SAHARA is typical of the war films of the time in that Hollywood knew that audiences would respond patriotically if the film combined crackling scenes of realistic combat with powerful and believable characters. Bogart as Joe Gunn more than delivers in nearly every scene in which he appears. His craggy face and gravel voice are totally convincing, especially in scenes like the one in which he responds to the not unreasonable question as to why they should risk their lives in battle when to run away seems the more prudent course. Bogie deadpans that delaying the Nazis at every step is the surest way to win the war. Director Korda makes sure that Bogart's tank crew is a multinational ethnic mix of Brits, French, Nigerian, and even Guiseppe, who in one stirring scene, repudiates his Italian Duce by telling Kurt Krueger, "Must I kiss the hand that beats me and lick the boot that kicks me? No! I'd rather stay in this miserable hole than to return to an Italy like that." SAHARA provided just the right note of infectious enthusiasm for a nation to rally around its military, even if today's peace-at-all-cost activists can't quite understand why.
Desert wartime conflict
The incomparable Humphrey Bogart is tough, gritty and determined as Sgt. Joe Gunn commander of the remainder of a U.S. tank crew retreating south from the Nazis into the Libyan desert. His crew including a young Dan Duryea and the veteran actor Bruce Bennett pick up a small group of Allied stragglers on the way.

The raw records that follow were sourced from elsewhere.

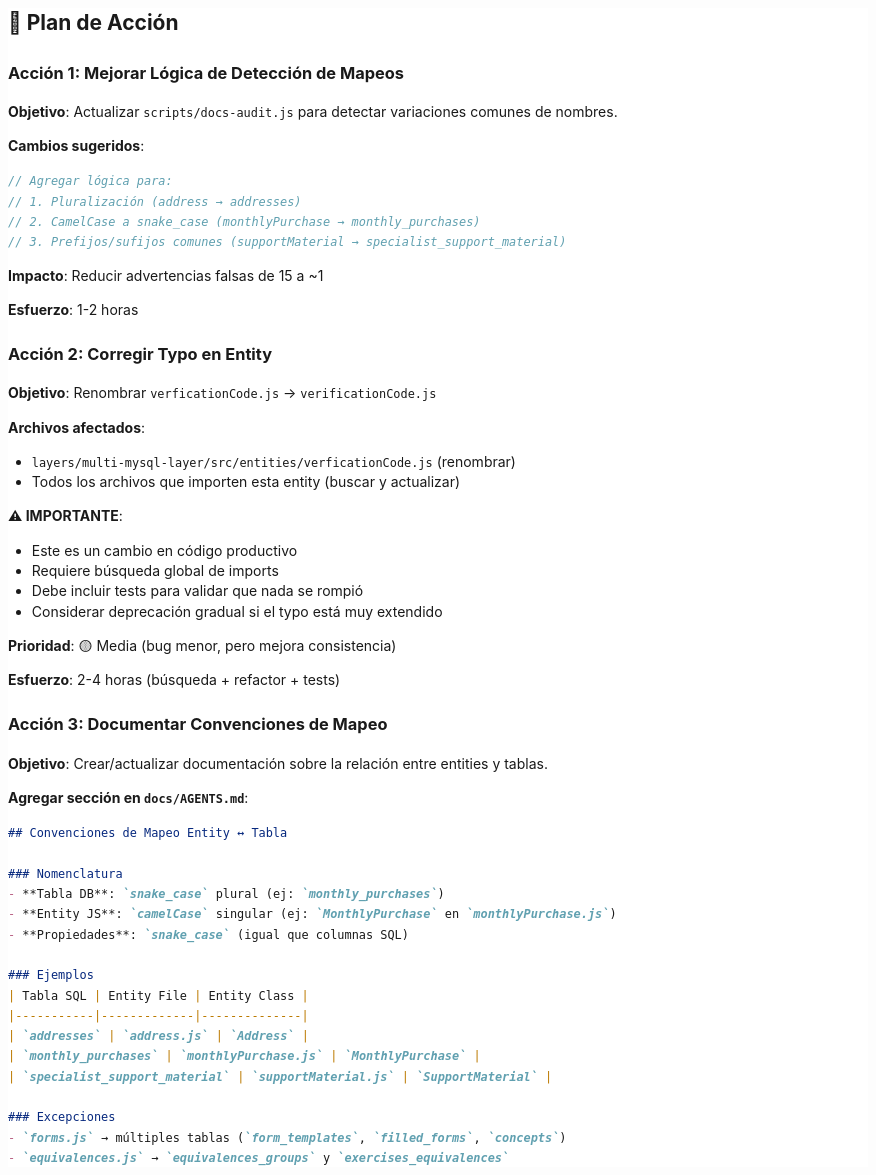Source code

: ## 🎯 Plan de Acción

### Acción 1: Mejorar Lógica de Detección de Mapeos

**Objetivo**: Actualizar `scripts/docs-audit.js` para detectar variaciones comunes de nombres.

**Cambios sugeridos**:
```javascript
// Agregar lógica para:
// 1. Pluralización (address → addresses)
// 2. CamelCase a snake_case (monthlyPurchase → monthly_purchases)
// 3. Prefijos/sufijos comunes (supportMaterial → specialist_support_material)
```

**Impacto**: Reducir advertencias falsas de 15 a ~1

**Esfuerzo**: 1-2 horas

### Acción 2: Corregir Typo en Entity

**Objetivo**: Renombrar `verficationCode.js` → `verificationCode.js`

**Archivos afectados**:
- `layers/multi-mysql-layer/src/entities/verficationCode.js` (renombrar)
- Todos los archivos que importen esta entity (buscar y actualizar)

**⚠️ IMPORTANTE**: 
- Este es un cambio en código productivo
- Requiere búsqueda global de imports
- Debe incluir tests para validar que nada se rompió
- Considerar deprecación gradual si el typo está muy extendido

**Prioridad**: 🟡 Media (bug menor, pero mejora consistencia)

**Esfuerzo**: 2-4 horas (búsqueda + refactor + tests)

### Acción 3: Documentar Convenciones de Mapeo

**Objetivo**: Crear/actualizar documentación sobre la relación entre entities y tablas.

**Agregar sección en `docs/AGENTS.md`**:

```markdown
## Convenciones de Mapeo Entity ↔ Tabla

### Nomenclatura
- **Tabla DB**: `snake_case` plural (ej: `monthly_purchases`)
- **Entity JS**: `camelCase` singular (ej: `MonthlyPurchase` en `monthlyPurchase.js`)
- **Propiedades**: `snake_case` (igual que columnas SQL)

### Ejemplos
| Tabla SQL | Entity File | Entity Class |
|-----------|-------------|--------------|
| `addresses` | `address.js` | `Address` |
| `monthly_purchases` | `monthlyPurchase.js` | `MonthlyPurchase` |
| `specialist_support_material` | `supportMaterial.js` | `SupportMaterial` |

### Excepciones
- `forms.js` → múltiples tablas (`form_templates`, `filled_forms`, `concepts`)
- `equivalences.js` → `equivalences_groups` y `exercises_equivalences`
```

Running low on supplies and water they set out for a well marked on a map. They encounter a British Sudanese sergeant major played by Rex Ingram leading an Italian prisoner played by the versatile and Oscar nominated J. Carroll Naish. Finding the well to have dried up, the rag tag bunch is led by the beautifully spoken Ingram to a distant well by following an old caravan trail.
Little do they know but they are being pursued by a mechanized German battalion of about 500 men also desperate for water. Bogart and his group find a scant supply of water at the second well which is located amid some ruins deep in the desert. They ambush a German scouting party and learn of their quandry. They release prisoners with the false knowledge that there is plenty of water to be found to lure the battalion in. They decide to make a stand at the well to delay the Nazi troops while sending out Bennett in a captured Nazi vehicle for help.
Sahara is an excellent wartime movie which serves as a testimony to the resolve of our troops to defend their country and ideals in the face of deplorable circumstamces. Bogart is terrific as usual. J. Carroll Naish does a superb acting job playing the disillusioned Italian prisoner, a mechanic from Turin, Giuseppe.